#### DIRECTIONS:
Among the lines of the records below, copy those that hold the word "readme".

Stored dataset items:
=====

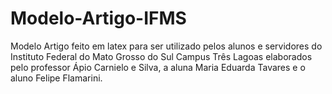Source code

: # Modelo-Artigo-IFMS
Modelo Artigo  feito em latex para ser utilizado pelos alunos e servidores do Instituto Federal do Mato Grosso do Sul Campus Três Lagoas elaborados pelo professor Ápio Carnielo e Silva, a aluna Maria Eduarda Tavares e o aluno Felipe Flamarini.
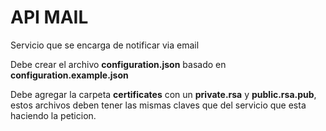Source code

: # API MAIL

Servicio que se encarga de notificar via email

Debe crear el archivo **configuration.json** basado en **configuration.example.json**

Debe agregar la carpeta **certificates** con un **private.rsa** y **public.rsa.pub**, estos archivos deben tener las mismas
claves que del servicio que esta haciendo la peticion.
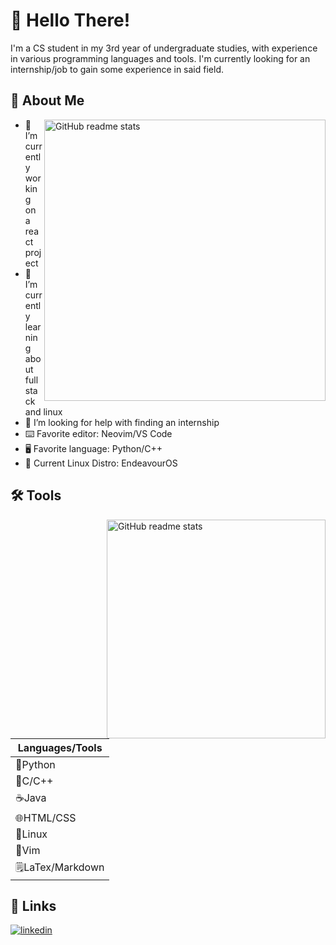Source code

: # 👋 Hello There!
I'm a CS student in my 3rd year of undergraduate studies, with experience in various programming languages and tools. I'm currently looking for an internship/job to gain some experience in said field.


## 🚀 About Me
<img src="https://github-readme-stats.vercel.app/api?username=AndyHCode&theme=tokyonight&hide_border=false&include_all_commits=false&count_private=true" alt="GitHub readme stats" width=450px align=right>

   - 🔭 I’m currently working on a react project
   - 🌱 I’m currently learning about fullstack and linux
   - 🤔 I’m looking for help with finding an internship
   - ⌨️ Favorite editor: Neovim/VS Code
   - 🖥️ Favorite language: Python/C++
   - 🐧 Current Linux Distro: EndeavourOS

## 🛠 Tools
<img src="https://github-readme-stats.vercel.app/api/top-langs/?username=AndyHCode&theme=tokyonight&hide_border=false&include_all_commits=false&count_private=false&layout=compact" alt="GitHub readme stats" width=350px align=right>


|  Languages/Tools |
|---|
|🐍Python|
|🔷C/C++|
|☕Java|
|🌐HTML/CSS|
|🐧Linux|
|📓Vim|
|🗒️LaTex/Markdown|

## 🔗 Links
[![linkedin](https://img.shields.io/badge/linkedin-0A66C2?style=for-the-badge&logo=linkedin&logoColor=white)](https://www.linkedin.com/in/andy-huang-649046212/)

=====

#### SOLUTION FOR THIS TASK:
<img src="https://github-readme-stats.vercel.app/api?username=AndyHCode&theme=tokyonight&hide_border=false&include_all_commits=false&count_private=true" alt="GitHub readme stats" width=450px align=right>
<img src="https://github-readme-stats.vercel.app/api/top-langs/?username=AndyHCode&theme=tokyonight&hide_border=false&include_all_commits=false&count_private=false&layout=compact" alt="GitHub readme stats" width=350px align=right>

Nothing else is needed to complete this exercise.